→ **Task**
Report each line of the records below that holds the word "umjetne".

(Dataset entries)
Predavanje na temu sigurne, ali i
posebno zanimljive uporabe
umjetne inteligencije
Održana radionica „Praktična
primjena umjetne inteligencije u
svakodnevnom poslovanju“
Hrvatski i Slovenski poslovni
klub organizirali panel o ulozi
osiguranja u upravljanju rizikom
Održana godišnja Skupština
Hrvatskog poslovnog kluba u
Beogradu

→ **Output below**
umjetne inteligencije
primjena umjetne inteligencije u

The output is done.